* _WHAT IS BEING ASKED_:
Copy out every line of the entries below word for word, but leave out the pictures.

* _GIVEN INFORMATION_:
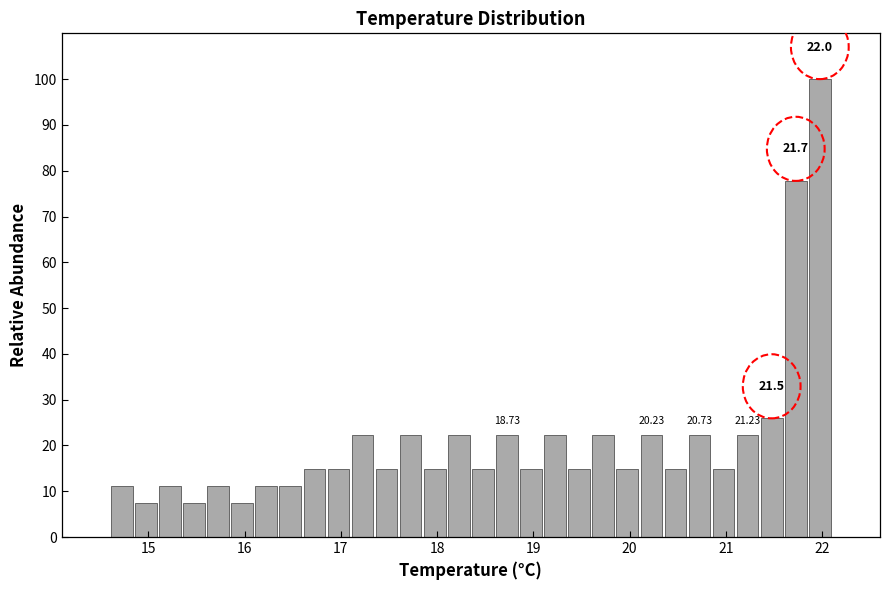

Around what value on the x-axis is the tallest bar? Give the approximate position of its centre, as read against the axis.

22.0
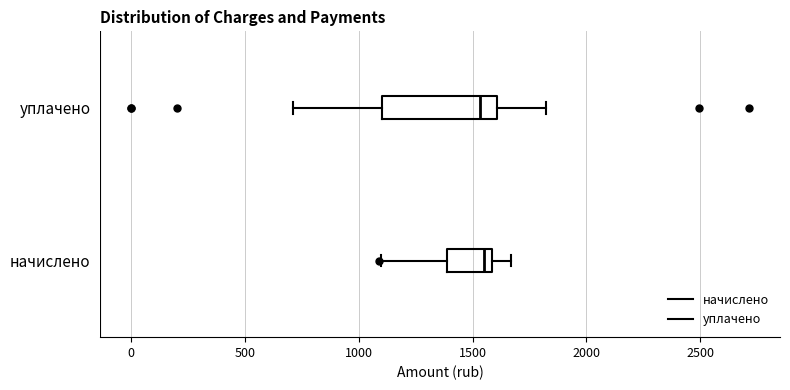

Which box is the widest, from its left edge to its right edge?

уплачено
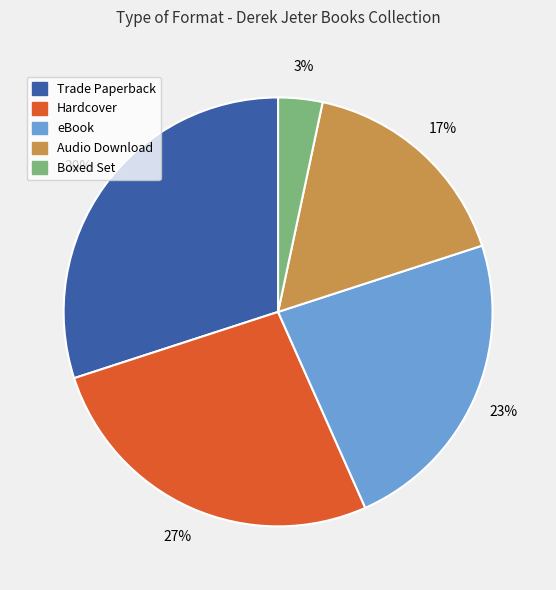

What is the smallest slice in the pie chart?

Boxed Set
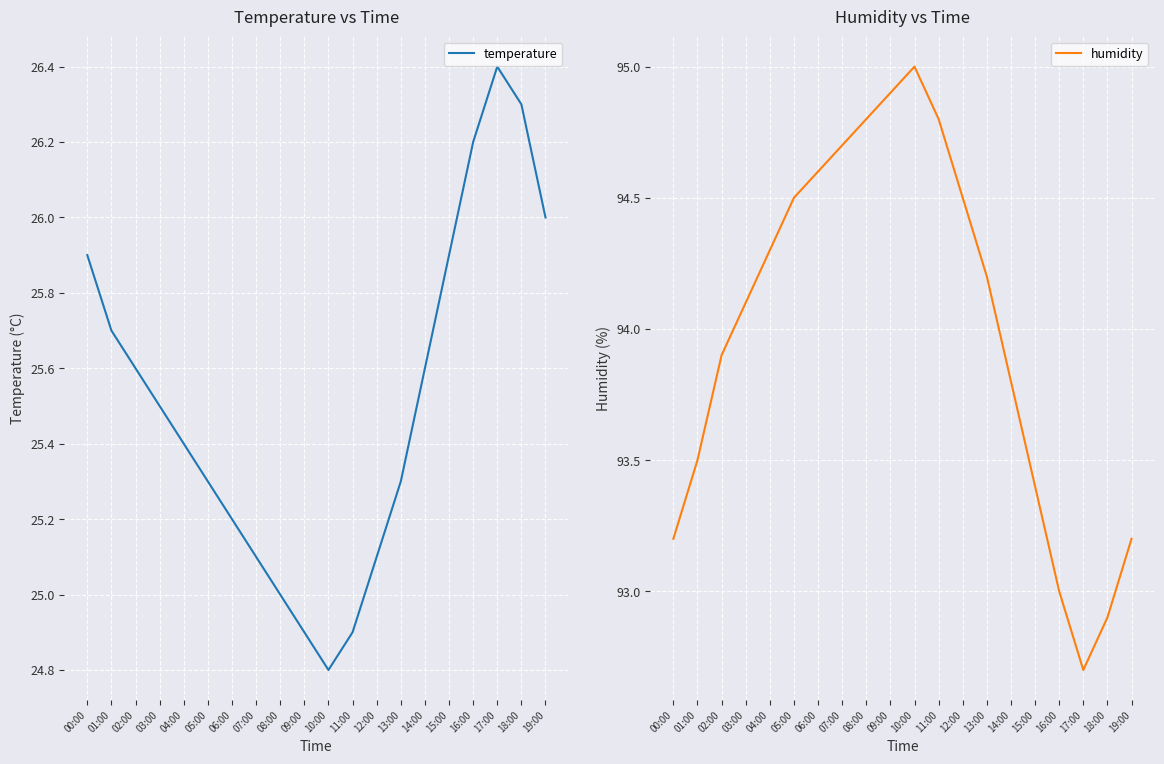

What is the value of the humidity point at the 6th from the left?

94.5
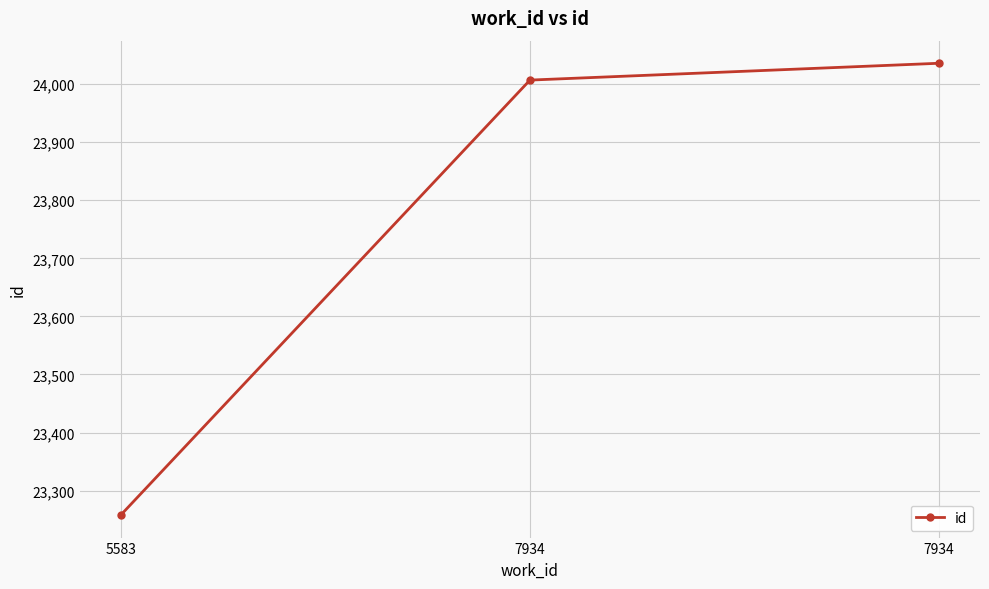

How many data points does each series have?

3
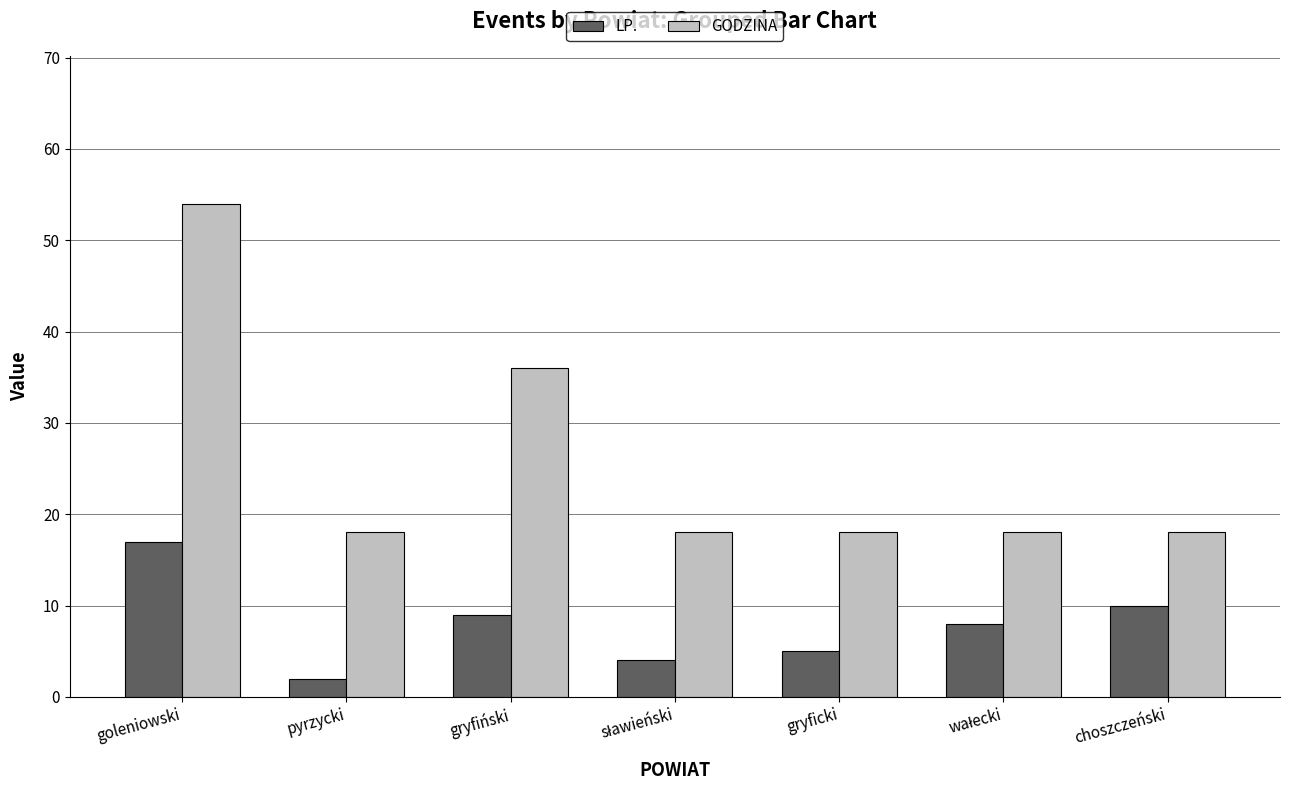

What are all the series names shown in the legend?

LP., GODZINA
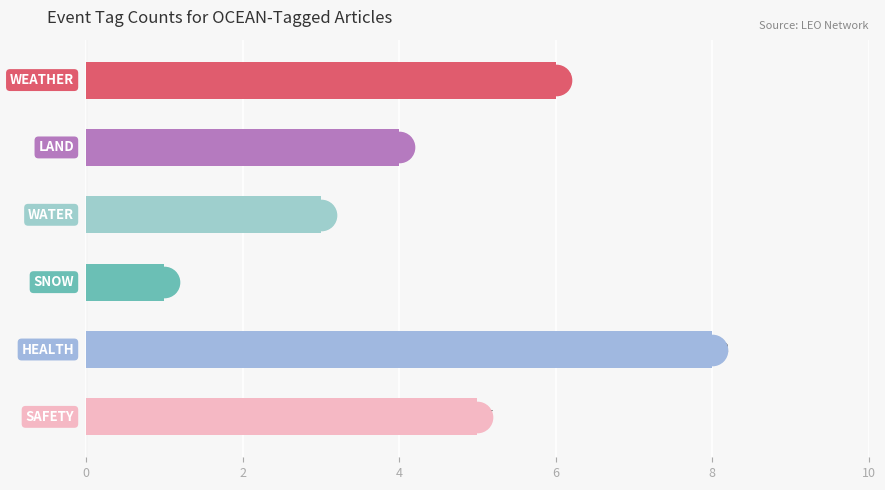

What is the greatest value displayed?

8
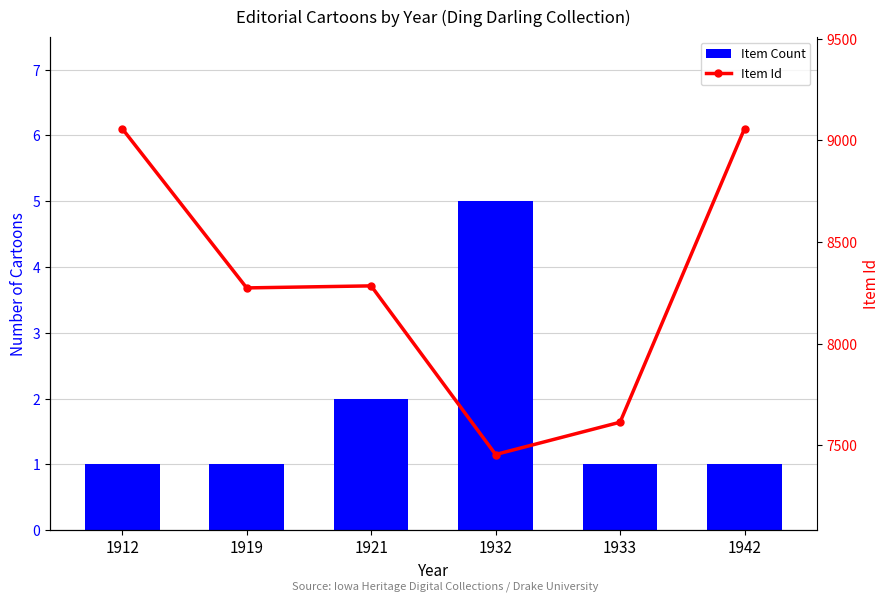

Is it true that Item Id equals 11606 at 1921?

False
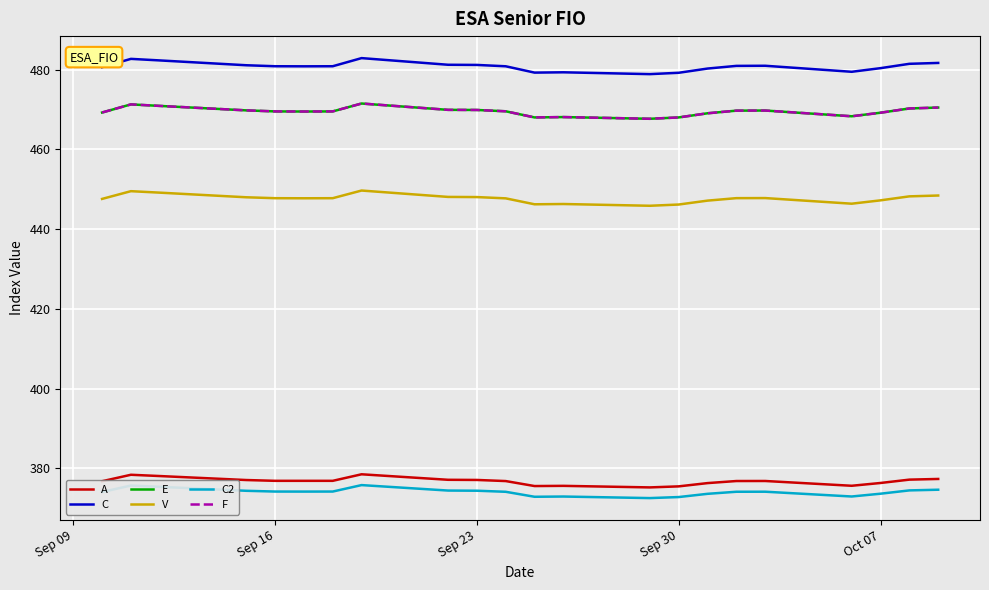

Does the chart have visible grid lines?

Yes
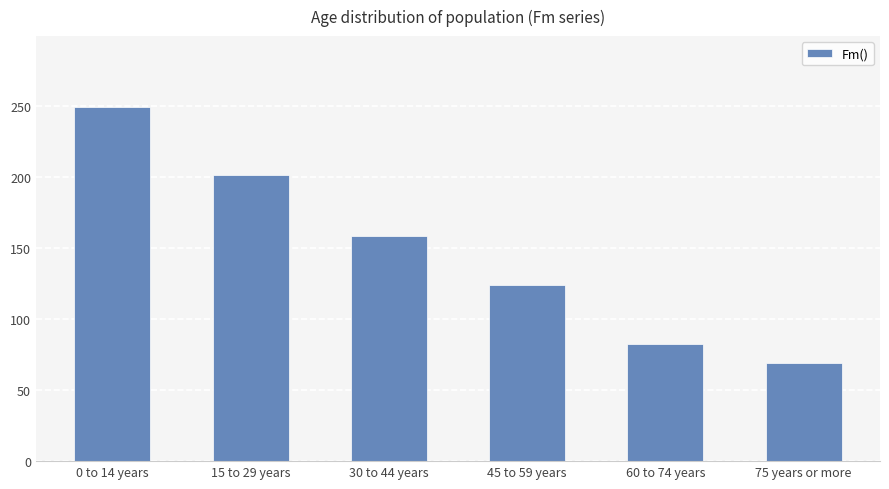

Reading left to right, list all the values displayed in this chart.

0 to 14 years=249	15 to 29 years=201	30 to 44 years=158	45 to 59 years=124	60 to 74 years=82	75 years or more=69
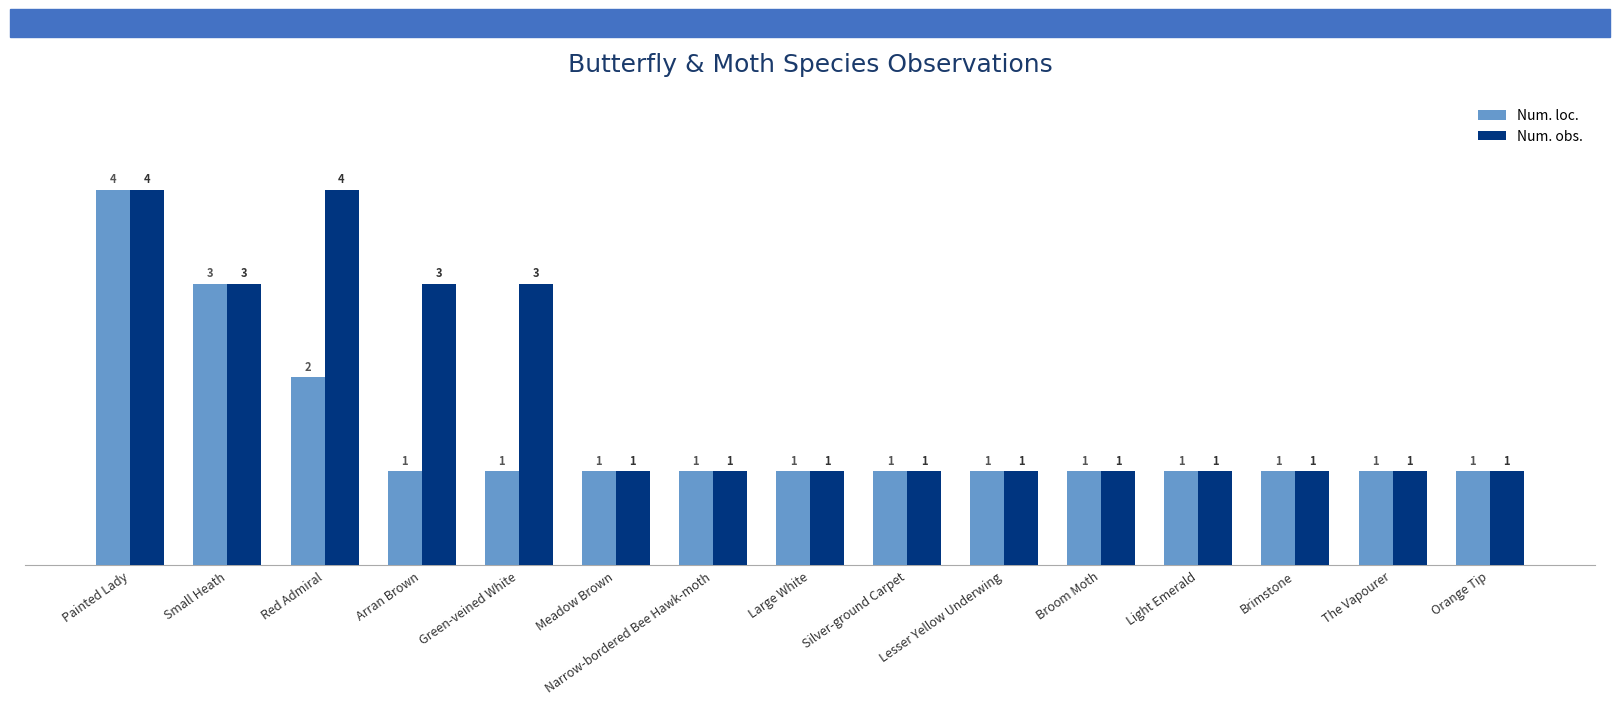

What value does the Num. loc. series have at Red Admiral?

2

* _RESPONSE TO THE EXERCISE_:
Around what value on the x-axis is the tallest bar? Give the approximate position of its centre, as read against the axis.

22.0

Which box is the widest, from its left edge to its right edge?

уплачено

What is the smallest slice in the pie chart?

Boxed Set

What is the value of the humidity point at the 6th from the left?

94.5

How many data points does each series have?

3

What are all the series names shown in the legend?

LP., GODZINA

What is the greatest value displayed?

8

Is it true that Item Id equals 11606 at 1921?

False

Does the chart have visible grid lines?

Yes

Reading left to right, list all the values displayed in this chart.

0 to 14 years=249	15 to 29 years=201	30 to 44 years=158	45 to 59 years=124	60 to 74 years=82	75 years or more=69

What value does the Num. loc. series have at Red Admiral?

2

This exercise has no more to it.